**Stored records**

================

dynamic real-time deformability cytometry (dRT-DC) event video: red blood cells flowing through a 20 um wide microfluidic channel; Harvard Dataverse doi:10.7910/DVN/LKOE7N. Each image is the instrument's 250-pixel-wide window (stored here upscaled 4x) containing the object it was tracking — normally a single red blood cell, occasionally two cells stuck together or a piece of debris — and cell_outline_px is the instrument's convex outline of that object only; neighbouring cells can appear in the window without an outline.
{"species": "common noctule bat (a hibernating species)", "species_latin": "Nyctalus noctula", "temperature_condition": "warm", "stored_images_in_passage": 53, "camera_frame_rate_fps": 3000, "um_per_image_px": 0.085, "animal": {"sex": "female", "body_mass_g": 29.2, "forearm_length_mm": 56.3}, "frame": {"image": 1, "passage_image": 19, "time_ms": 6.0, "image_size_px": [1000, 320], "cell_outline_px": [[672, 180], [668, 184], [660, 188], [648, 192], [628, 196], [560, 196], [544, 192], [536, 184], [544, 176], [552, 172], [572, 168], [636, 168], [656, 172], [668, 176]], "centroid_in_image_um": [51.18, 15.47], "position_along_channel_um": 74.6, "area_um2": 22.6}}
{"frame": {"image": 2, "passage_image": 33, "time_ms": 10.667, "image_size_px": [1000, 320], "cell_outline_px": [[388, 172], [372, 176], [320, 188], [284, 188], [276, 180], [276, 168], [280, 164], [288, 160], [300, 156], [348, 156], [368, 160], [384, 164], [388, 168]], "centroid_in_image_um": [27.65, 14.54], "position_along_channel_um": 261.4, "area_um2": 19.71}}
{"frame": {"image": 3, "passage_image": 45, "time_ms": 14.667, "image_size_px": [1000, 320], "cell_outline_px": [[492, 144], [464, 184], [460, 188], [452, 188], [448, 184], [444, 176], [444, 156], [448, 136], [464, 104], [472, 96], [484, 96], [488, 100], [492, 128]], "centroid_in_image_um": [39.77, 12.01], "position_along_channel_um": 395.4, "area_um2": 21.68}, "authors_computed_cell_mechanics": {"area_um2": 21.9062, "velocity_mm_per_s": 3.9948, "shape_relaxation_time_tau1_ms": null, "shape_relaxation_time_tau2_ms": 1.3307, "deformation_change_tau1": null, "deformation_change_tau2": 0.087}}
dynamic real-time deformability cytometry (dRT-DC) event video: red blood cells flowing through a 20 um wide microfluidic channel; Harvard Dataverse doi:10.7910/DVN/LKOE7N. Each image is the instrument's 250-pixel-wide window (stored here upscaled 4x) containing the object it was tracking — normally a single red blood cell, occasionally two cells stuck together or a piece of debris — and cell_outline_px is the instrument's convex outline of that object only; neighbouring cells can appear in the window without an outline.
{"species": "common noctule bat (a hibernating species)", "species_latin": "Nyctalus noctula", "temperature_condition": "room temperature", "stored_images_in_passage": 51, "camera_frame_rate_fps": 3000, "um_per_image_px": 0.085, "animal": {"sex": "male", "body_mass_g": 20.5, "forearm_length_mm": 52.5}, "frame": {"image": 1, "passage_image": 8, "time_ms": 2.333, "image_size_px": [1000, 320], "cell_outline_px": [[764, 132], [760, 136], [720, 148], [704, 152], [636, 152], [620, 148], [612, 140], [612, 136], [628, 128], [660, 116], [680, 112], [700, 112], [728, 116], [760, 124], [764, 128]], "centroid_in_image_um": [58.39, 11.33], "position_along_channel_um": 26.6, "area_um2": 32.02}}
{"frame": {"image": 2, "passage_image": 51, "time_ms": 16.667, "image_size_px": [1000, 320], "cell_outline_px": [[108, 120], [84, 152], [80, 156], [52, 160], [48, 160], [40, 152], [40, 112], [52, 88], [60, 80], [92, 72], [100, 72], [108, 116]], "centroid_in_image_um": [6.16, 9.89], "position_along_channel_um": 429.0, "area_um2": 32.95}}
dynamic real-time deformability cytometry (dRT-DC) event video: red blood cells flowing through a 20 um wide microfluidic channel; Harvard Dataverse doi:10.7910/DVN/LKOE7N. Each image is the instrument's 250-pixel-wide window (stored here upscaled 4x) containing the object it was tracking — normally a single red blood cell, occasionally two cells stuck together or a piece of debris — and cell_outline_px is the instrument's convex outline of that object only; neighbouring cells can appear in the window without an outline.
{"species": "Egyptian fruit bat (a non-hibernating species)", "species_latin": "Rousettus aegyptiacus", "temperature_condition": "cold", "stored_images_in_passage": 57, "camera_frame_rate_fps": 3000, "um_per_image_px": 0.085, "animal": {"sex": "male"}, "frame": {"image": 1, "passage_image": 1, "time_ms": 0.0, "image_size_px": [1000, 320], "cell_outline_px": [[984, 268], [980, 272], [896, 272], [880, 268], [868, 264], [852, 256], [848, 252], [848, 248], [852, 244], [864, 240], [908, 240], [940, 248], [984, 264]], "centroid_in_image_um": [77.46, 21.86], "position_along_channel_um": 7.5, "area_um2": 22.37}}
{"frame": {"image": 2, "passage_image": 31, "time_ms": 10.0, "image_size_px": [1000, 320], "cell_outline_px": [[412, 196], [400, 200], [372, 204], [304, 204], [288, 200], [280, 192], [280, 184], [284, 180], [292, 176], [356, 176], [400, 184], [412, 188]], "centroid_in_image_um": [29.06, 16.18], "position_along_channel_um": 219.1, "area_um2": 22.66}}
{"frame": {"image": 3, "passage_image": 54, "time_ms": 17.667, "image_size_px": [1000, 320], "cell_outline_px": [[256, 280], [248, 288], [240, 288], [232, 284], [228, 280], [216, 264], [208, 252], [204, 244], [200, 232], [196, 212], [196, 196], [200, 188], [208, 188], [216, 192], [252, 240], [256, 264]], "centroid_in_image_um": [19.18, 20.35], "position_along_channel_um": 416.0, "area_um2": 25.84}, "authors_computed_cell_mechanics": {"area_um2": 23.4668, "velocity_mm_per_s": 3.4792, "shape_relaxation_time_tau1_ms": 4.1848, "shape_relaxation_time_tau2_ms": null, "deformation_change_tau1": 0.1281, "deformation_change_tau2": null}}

================

**Exercise description**
Print again each line of the listing above, exactly as it appears.

**Output**
dynamic real-time deformability cytometry (dRT-DC) event video: red blood cells flowing through a 20 um wide microfluidic channel; Harvard Dataverse doi:10.7910/DVN/LKOE7N. Each image is the instrument's 250-pixel-wide window (stored here upscaled 4x) containing the object it was tracking — normally a single red blood cell, occasionally two cells stuck together or a piece of debris — and cell_outline_px is the instrument's convex outline of that object only; neighbouring cells can appear in the window without an outline.
{"species": "common noctule bat (a hibernating species)", "species_latin": "Nyctalus noctula", "temperature_condition": "warm", "stored_images_in_passage": 53, "camera_frame_rate_fps": 3000, "um_per_image_px": 0.085, "animal": {"sex": "female", "body_mass_g": 29.2, "forearm_length_mm": 56.3}, "frame": {"image": 1, "passage_image": 19, "time_ms": 6.0, "image_size_px": [1000, 320], "cell_outline_px": [[672, 180], [668, 184], [660, 188], [648, 192], [628, 196], [560, 196], [544, 192], [536, 184], [544, 176], [552, 172], [572, 168], [636, 168], [656, 172], [668, 176]], "centroid_in_image_um": [51.18, 15.47], "position_along_channel_um": 74.6, "area_um2": 22.6}}
{"frame": {"image": 2, "passage_image": 33, "time_ms": 10.667, "image_size_px": [1000, 320], "cell_outline_px": [[388, 172], [372, 176], [320, 188], [284, 188], [276, 180], [276, 168], [280, 164], [288, 160], [300, 156], [348, 156], [368, 160], [384, 164], [388, 168]], "centroid_in_image_um": [27.65, 14.54], "position_along_channel_um": 261.4, "area_um2": 19.71}}
{"frame": {"image": 3, "passage_image": 45, "time_ms": 14.667, "image_size_px": [1000, 320], "cell_outline_px": [[492, 144], [464, 184], [460, 188], [452, 188], [448, 184], [444, 176], [444, 156], [448, 136], [464, 104], [472, 96], [484, 96], [488, 100], [492, 128]], "centroid_in_image_um": [39.77, 12.01], "position_along_channel_um": 395.4, "area_um2": 21.68}, "authors_computed_cell_mechanics": {"area_um2": 21.9062, "velocity_mm_per_s": 3.9948, "shape_relaxation_time_tau1_ms": null, "shape_relaxation_time_tau2_ms": 1.3307, "deformation_change_tau1": null, "deformation_change_tau2": 0.087}}
dynamic real-time deformability cytometry (dRT-DC) event video: red blood cells flowing through a 20 um wide microfluidic channel; Harvard Dataverse doi:10.7910/DVN/LKOE7N. Each image is the instrument's 250-pixel-wide window (stored here upscaled 4x) containing the object it was tracking — normally a single red blood cell, occasionally two cells stuck together or a piece of debris — and cell_outline_px is the instrument's convex outline of that object only; neighbouring cells can appear in the window without an outline.
{"species": "common noctule bat (a hibernating species)", "species_latin": "Nyctalus noctula", "temperature_condition": "room temperature", "stored_images_in_passage": 51, "camera_frame_rate_fps": 3000, "um_per_image_px": 0.085, "animal": {"sex": "male", "body_mass_g": 20.5, "forearm_length_mm": 52.5}, "frame": {"image": 1, "passage_image": 8, "time_ms": 2.333, "image_size_px": [1000, 320], "cell_outline_px": [[764, 132], [760, 136], [720, 148], [704, 152], [636, 152], [620, 148], [612, 140], [612, 136], [628, 128], [660, 116], [680, 112], [700, 112], [728, 116], [760, 124], [764, 128]], "centroid_in_image_um": [58.39, 11.33], "position_along_channel_um": 26.6, "area_um2": 32.02}}
{"frame": {"image": 2, "passage_image": 51, "time_ms": 16.667, "image_size_px": [1000, 320], "cell_outline_px": [[108, 120], [84, 152], [80, 156], [52, 160], [48, 160], [40, 152], [40, 112], [52, 88], [60, 80], [92, 72], [100, 72], [108, 116]], "centroid_in_image_um": [6.16, 9.89], "position_along_channel_um": 429.0, "area_um2": 32.95}}
dynamic real-time deformability cytometry (dRT-DC) event video: red blood cells flowing through a 20 um wide microfluidic channel; Harvard Dataverse doi:10.7910/DVN/LKOE7N. Each image is the instrument's 250-pixel-wide window (stored here upscaled 4x) containing the object it was tracking — normally a single red blood cell, occasionally two cells stuck together or a piece of debris — and cell_outline_px is the instrument's convex outline of that object only; neighbouring cells can appear in the window without an outline.
{"species": "Egyptian fruit bat (a non-hibernating species)", "species_latin": "Rousettus aegyptiacus", "temperature_condition": "cold", "stored_images_in_passage": 57, "camera_frame_rate_fps": 3000, "um_per_image_px": 0.085, "animal": {"sex": "male"}, "frame": {"image": 1, "passage_image": 1, "time_ms": 0.0, "image_size_px": [1000, 320], "cell_outline_px": [[984, 268], [980, 272], [896, 272], [880, 268], [868, 264], [852, 256], [848, 252], [848, 248], [852, 244], [864, 240], [908, 240], [940, 248], [984, 264]], "centroid_in_image_um": [77.46, 21.86], "position_along_channel_um": 7.5, "area_um2": 22.37}}
{"frame": {"image": 2, "passage_image": 31, "time_ms": 10.0, "image_size_px": [1000, 320], "cell_outline_px": [[412, 196], [400, 200], [372, 204], [304, 204], [288, 200], [280, 192], [280, 184], [284, 180], [292, 176], [356, 176], [400, 184], [412, 188]], "centroid_in_image_um": [29.06, 16.18], "position_along_channel_um": 219.1, "area_um2": 22.66}}
{"frame": {"image": 3, "passage_image": 54, "time_ms": 17.667, "image_size_px": [1000, 320], "cell_outline_px": [[256, 280], [248, 288], [240, 288], [232, 284], [228, 280], [216, 264], [208, 252], [204, 244], [200, 232], [196, 212], [196, 196], [200, 188], [208, 188], [216, 192], [252, 240], [256, 264]], "centroid_in_image_um": [19.18, 20.35], "position_along_channel_um": 416.0, "area_um2": 25.84}, "authors_computed_cell_mechanics": {"area_um2": 23.4668, "velocity_mm_per_s": 3.4792, "shape_relaxation_time_tau1_ms": 4.1848, "shape_relaxation_time_tau2_ms": null, "deformation_change_tau1": 0.1281, "deformation_change_tau2": null}}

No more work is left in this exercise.